§ DOCUMENT SEGMENT:
Thorny Woods – Lôbrego Macilento Prelúdio

The second demo by Thorny Woods is exactly the opposite of what you would expect to come out of the Brazilian black metal scene. The production alone sets it apart tremendously, as it’s on par with most Nuclear Blast artists these days. There’s nothing raw or unpolished about the music here; it’s exactly the sort of thing that SHOULDN’T be coming out from the realm of Sarcófago. Is something lost in that dramatic stylistic shift? Maybe, but if there is, I can’t really identify it, because ‘Lôbrego Macilento Prelúdio’ is a quality piece of black metal, despite defying geographical conventions in a couple different ways.

It’s not raw, but it’s not overbearingly melodic music either; I suppose the closest thing I could describe it as is a more accessible, less minimalistic, and more clearly modern Taake. There’s a lot of blasting and tremolo punctuated by slower double bass or thrash beat sections, but the melodies are actually quite Norwegian in nature, almost like something that Dark Funeral would write. The vocals are surprisingly emphasized; in this case, a throaty scream that isn’t quite as severely distorted as most BM artists, as if it was a quarter clean or so. It’s not very atmospheric, despite how carefully keyboards are introduced and how artfully the riffs interconnect; it’s rather sterile at times, actually. A lot of the parts just sort of connect without really giving a greater meaning to the overall composition. That doesn’t mean they don’t connect in a pleasing manner, though. Everything SOUNDS very good. All the instruments are professionally played and all the riffs are at least pretty decent. I actually enjoy the vocals a good deal; it’s nice to hear something different from the typical black metal rasp from time to time.

§ TASKS TO PERFORM:
1/ Answer these questions using the Thorny Woods review:
(a) Whose artists does the review say the demo's production is on par with?
(b) Which band does the reviewer name as the closest comparison for the music?
(c) Roughly how much of the vocal scream sounds clean, according to the reviewer?
2/ Give the next part of the Thorny Woods review, continuing after its last sentence.
The records were taken from a source other than the review.

§ DATA:

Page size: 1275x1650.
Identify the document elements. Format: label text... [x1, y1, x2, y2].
==
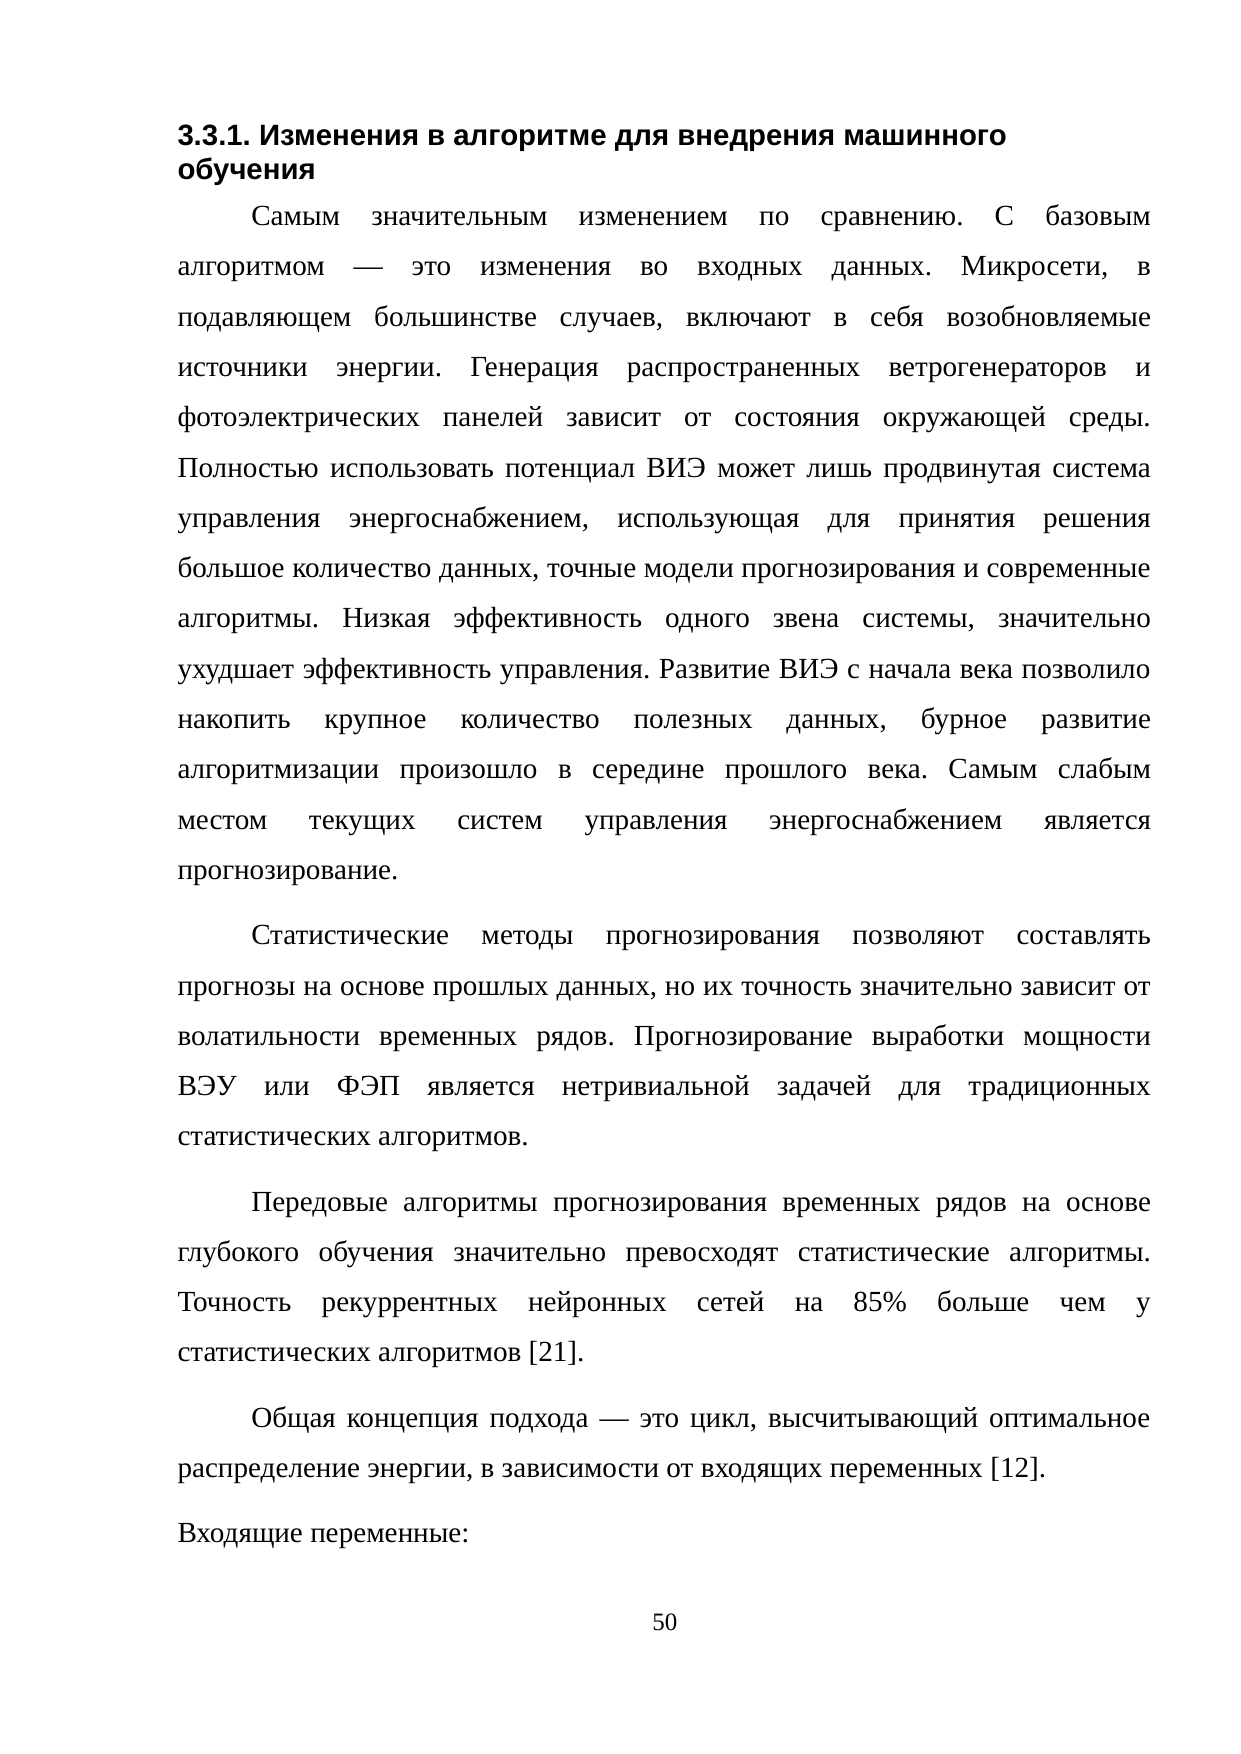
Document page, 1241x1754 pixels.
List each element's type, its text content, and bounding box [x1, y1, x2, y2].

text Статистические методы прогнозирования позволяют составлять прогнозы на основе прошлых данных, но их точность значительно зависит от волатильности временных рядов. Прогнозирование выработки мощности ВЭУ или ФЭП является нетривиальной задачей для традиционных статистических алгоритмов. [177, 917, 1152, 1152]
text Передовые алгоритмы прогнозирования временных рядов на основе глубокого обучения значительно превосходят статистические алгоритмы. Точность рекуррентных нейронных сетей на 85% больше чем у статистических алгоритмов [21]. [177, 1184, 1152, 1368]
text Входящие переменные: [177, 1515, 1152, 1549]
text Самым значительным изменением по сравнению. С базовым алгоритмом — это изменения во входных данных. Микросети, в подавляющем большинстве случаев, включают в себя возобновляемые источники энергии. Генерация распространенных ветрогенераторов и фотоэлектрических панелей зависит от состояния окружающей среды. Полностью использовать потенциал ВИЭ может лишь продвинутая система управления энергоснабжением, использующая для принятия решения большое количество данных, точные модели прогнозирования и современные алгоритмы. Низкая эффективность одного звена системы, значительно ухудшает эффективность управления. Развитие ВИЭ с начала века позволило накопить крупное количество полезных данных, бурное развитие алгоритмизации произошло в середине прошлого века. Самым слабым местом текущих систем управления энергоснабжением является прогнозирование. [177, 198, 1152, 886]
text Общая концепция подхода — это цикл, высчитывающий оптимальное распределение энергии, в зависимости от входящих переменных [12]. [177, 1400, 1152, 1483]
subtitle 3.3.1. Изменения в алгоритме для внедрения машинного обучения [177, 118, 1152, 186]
--
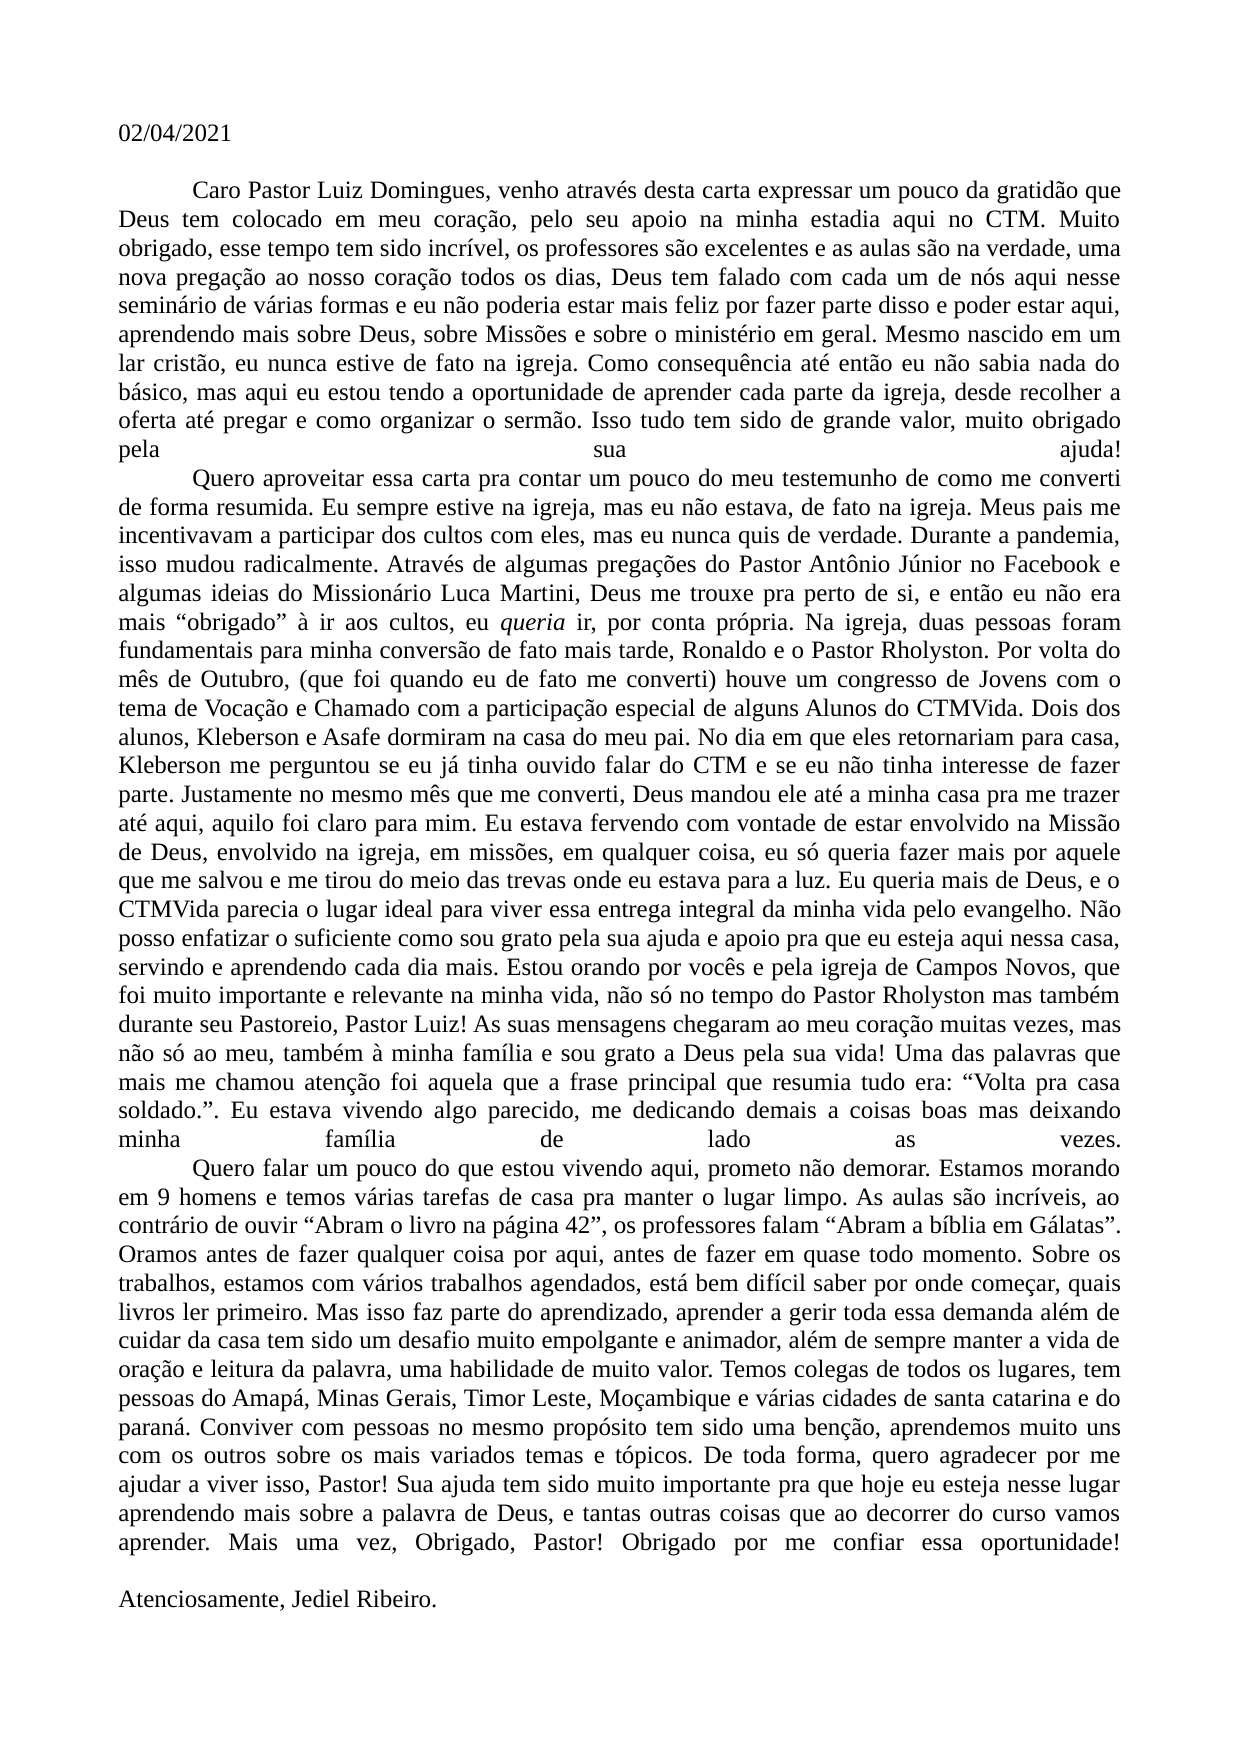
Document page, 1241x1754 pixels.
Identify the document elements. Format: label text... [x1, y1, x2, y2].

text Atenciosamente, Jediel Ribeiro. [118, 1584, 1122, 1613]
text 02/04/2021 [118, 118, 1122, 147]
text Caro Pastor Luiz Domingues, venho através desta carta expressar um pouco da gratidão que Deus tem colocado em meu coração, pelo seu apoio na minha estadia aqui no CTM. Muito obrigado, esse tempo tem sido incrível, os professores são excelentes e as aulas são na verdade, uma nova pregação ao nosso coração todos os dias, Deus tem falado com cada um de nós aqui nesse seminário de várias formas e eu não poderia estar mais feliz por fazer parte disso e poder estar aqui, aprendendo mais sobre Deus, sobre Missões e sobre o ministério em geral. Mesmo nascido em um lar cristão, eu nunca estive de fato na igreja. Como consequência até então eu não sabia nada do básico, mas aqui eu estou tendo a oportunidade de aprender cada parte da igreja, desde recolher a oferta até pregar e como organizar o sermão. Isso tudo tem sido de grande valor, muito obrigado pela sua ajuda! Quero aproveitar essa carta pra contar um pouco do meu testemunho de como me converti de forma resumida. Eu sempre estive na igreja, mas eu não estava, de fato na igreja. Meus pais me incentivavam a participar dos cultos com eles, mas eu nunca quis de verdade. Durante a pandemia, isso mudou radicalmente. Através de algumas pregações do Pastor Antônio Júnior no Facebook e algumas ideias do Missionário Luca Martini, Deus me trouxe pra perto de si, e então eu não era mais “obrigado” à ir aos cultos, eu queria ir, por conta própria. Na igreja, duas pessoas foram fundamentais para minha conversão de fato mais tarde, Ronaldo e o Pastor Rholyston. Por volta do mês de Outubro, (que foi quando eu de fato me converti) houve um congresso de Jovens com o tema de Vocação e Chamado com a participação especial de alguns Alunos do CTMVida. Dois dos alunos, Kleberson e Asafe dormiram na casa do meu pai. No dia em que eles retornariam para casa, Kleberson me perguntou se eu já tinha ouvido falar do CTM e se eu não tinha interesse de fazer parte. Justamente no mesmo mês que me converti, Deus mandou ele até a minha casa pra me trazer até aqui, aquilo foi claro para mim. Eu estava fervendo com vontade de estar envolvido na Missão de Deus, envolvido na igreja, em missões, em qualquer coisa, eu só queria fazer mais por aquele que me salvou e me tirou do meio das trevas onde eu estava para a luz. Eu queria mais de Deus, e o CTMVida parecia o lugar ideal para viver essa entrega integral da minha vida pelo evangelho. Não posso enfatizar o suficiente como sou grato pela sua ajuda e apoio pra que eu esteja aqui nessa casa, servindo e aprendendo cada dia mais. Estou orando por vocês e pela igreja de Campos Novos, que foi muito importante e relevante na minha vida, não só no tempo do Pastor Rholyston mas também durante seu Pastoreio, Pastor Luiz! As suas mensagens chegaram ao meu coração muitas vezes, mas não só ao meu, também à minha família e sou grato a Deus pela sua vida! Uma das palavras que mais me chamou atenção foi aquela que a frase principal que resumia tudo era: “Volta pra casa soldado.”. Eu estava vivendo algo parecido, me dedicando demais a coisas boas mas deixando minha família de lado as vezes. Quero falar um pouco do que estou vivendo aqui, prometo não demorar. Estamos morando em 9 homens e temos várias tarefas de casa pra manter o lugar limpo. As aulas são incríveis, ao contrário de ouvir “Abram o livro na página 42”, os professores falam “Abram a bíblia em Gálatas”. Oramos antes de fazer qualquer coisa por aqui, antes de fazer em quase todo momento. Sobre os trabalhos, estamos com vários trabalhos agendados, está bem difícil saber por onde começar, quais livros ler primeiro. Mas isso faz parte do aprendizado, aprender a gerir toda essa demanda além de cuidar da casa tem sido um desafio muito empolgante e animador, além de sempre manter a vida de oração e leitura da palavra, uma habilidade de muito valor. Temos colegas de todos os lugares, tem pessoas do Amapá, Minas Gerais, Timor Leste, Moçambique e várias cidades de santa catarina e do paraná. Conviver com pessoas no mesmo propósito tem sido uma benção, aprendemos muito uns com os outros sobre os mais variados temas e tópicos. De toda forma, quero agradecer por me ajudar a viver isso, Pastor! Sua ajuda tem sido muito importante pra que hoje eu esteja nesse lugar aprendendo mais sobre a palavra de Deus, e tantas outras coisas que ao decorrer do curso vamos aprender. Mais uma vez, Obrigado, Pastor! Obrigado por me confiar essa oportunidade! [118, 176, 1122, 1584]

§ EXERCISE ANSWERS:
1/
(a) Most Nuclear Blast artists these days.
(b) Taake, in a more accessible, less minimalistic and more clearly modern form.
(c) About a quarter.

2/
The drumming is quite nice, if rather binary most of the time, but the occasional bit of double bass play spices things up, as well as some Mayhemesque cymbal work. There’s not a lot of content on this little promo: only two real tracks plus an intro, though the ‘real’ songs do feel much longer than they actually are for some reason (actually not a negative thing in this case). For what it is, though, it’s an enjoyable listen. It’s not especially different from other black metal out today, but it is a rather unique example of black metal from South America, and it would probably appeal to most fans of modern BM out there today. I’ll be looking forward to the band’s upcoming LP; the material on this demo is promising at the very least.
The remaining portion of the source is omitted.